About this task ▸
Search each line below for "Hadoop", then return the lines where it appears.
————
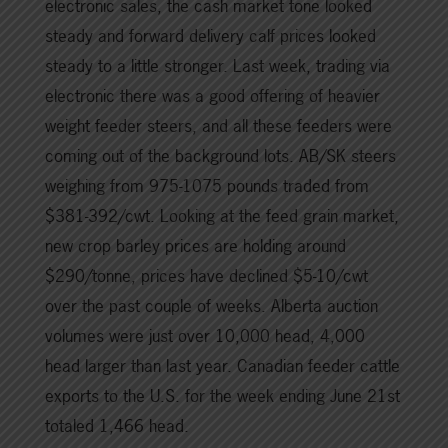
electronic sales, the cash market tone looked
steady and forward delivery calf prices looked
steady to a little stronger. Last week, trading via
electronic there was a good offering of heavier
weight feeder steers, and all these feeders were
coming out of the background lots. AB/SK steers
weighing from 975-1075 pounds traded from
$381-392/cwt. Looking at the feed grain market,
new crop barley prices are holding around
$290/tonne, prices have declined $5-10/cwt
over the past couple of weeks. Alberta auction
volumes were just over 10,000 head, 4,000
head larger than last year. Canadian feeder cattle
exports to the U.S. for the week ending June 21st
totaled 1,466 head.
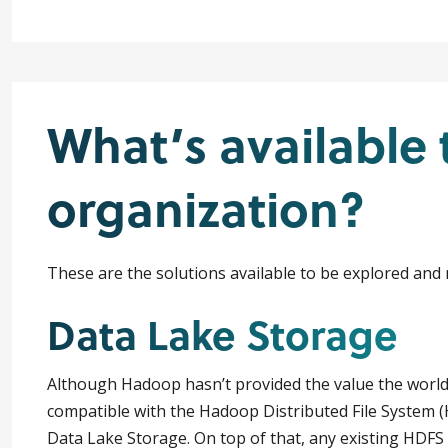
What’s available 
organization?
These are the solutions available to be explored and
Data Lake Storage
Although Hadoop hasn’t provided the value the world in
compatible with the Hadoop Distributed File System 
Data Lake Storage. On top of that, any existing HDFS 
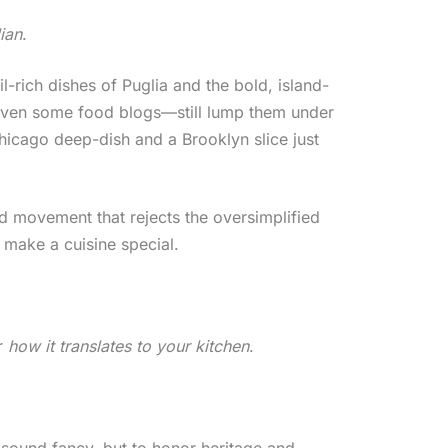
lian
.
il-rich dishes of Puglia and the bold, island-
even some food blogs—still lump them under
Chicago deep-dish and a Brooklyn slice just
ood movement that rejects the oversimplified
t make a cuisine special.
r
how it translates to your kitchen
.
o sound fancy, but to honor heritage and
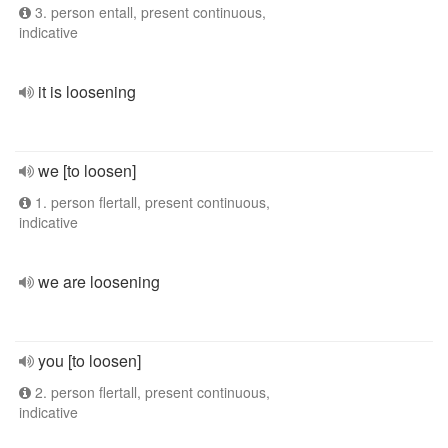
3. person entall, present continuous,
indicative
it is loosening
we [to loosen]
1. person flertall, present continuous,
indicative
we are loosening
you [to loosen]
2. person flertall, present continuous,
indicative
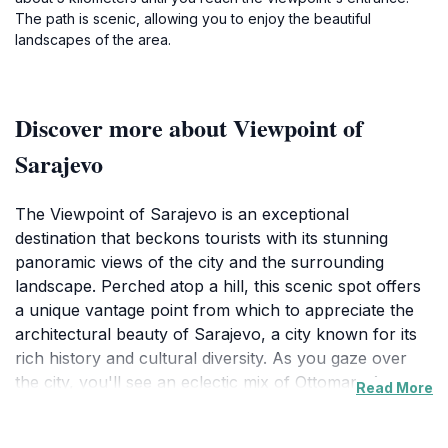
The path is scenic, allowing you to enjoy the beautiful
landscapes of the area.
Discover more about Viewpoint of
Sarajevo
The Viewpoint of Sarajevo is an exceptional
destination that beckons tourists with its stunning
panoramic views of the city and the surrounding
landscape. Perched atop a hill, this scenic spot offers
a unique vantage point from which to appreciate the
architectural beauty of Sarajevo, a city known for its
rich history and cultural diversity. As you gaze over
the city, you'll see an eclectic mix of Ottoman, Austro-
Read More
Hungarian, and modern influences, all nestled
between the majestic mountains that frame Sarajevo.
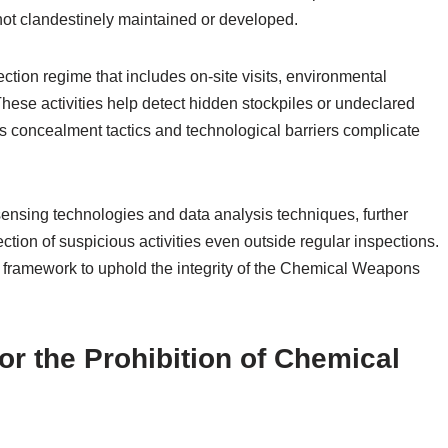
 not clandestinely maintained or developed.
ection regime that includes on-site visits, environmental
hese activities help detect hidden stockpiles or undeclared
as concealment tactics and technological barriers complicate
ensing technologies and data analysis techniques, further
tion of suspicious activities even outside regular inspections.
 framework to uphold the integrity of the Chemical Weapons
for the Prohibition of Chemical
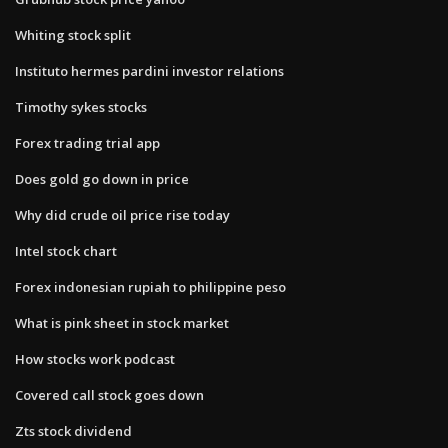
Whiting stock split
Instituto hermes pardini investor relations
Timothy sykes stocks
Forex trading trial app
Does gold go down in price
Why did crude oil price rise today
Intel stock chart
Forex indonesian rupiah to philippine peso
What is pink sheet in stock market
How stocks work podcast
Covered call stock goes down
Zts stock dividend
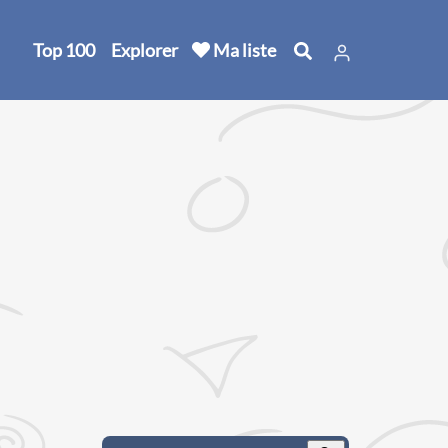
Top 100
Explorer
Ma liste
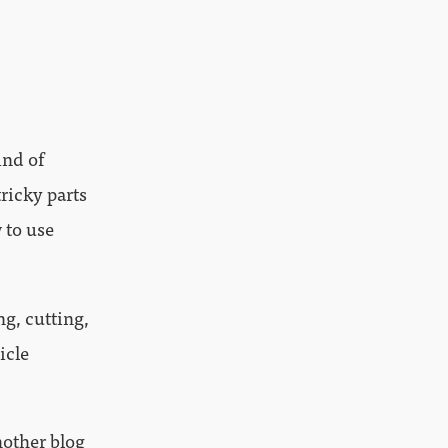
ind of
tricky parts
 to use
ng, cutting,
icle
another blog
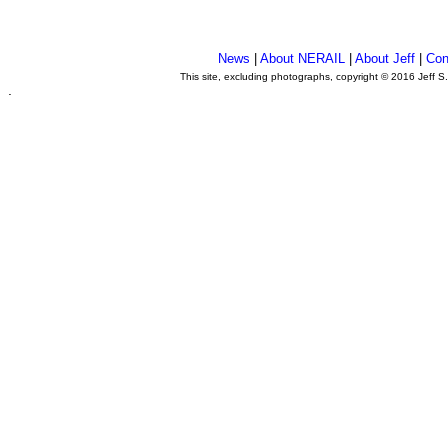
News
|
About NERAIL
|
About Jeff
|
Con
This site, excluding photographs, copyright © 2016 Jeff S
.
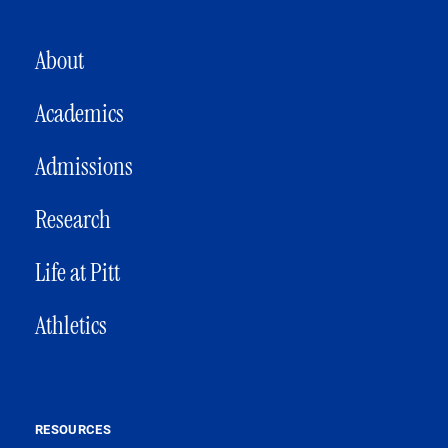
MAIN NAVIGATION
About
Academics
Admissions
Research
Life at Pitt
Athletics
RESOURCES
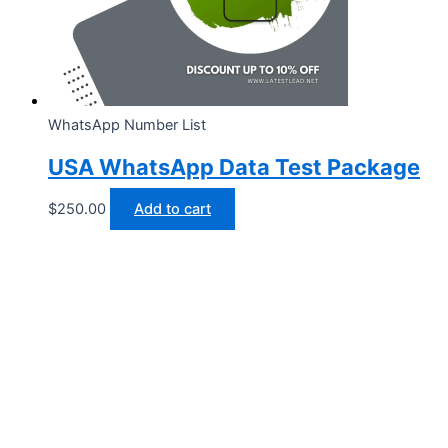
WhatsApp Number List
USA WhatsApp Data Test Package
$
250.00
Add to cart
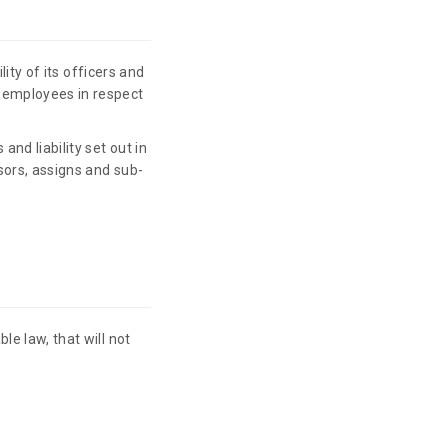
ility of its officers and
r employees in respect
and liability set out in
ssors, assigns and sub-
le law, that will not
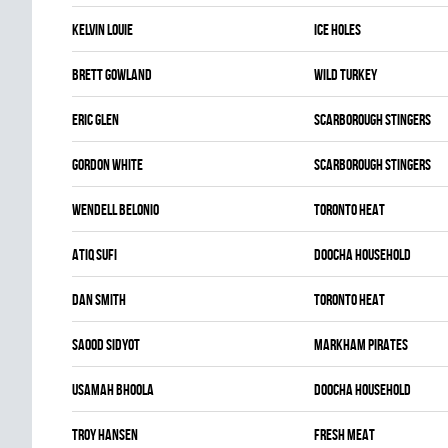
Kelvin Louie
ICE HOLES
Brett Gowland
WILD TURKEY
Eric Glen
SCARBOROUGH STINGERS
Gordon White
SCARBOROUGH STINGERS
Wendell Belonio
TORONTO HEAT
Atiq Sufi
DOOCHA HOUSEHOLD
Dan Smith
TORONTO HEAT
Saood Sidyot
MARKHAM PIRATES
Usamah Bhoola
DOOCHA HOUSEHOLD
Troy Hansen
FRESH MEAT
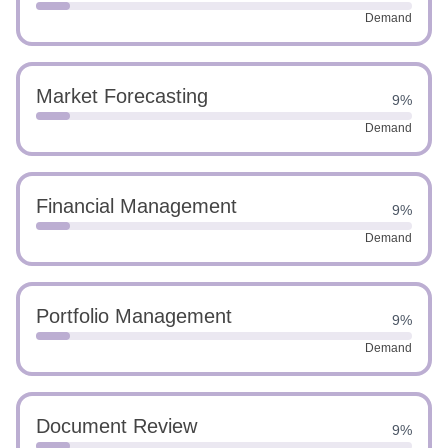
Demand
Market Forecasting
9%
Demand
Financial Management
9%
Demand
Portfolio Management
9%
Demand
Document Review
9%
————
Reply to the exercise ▸
Although Hadoop hasn’t provided the value the world in
compatible with the Hadoop Distributed File System 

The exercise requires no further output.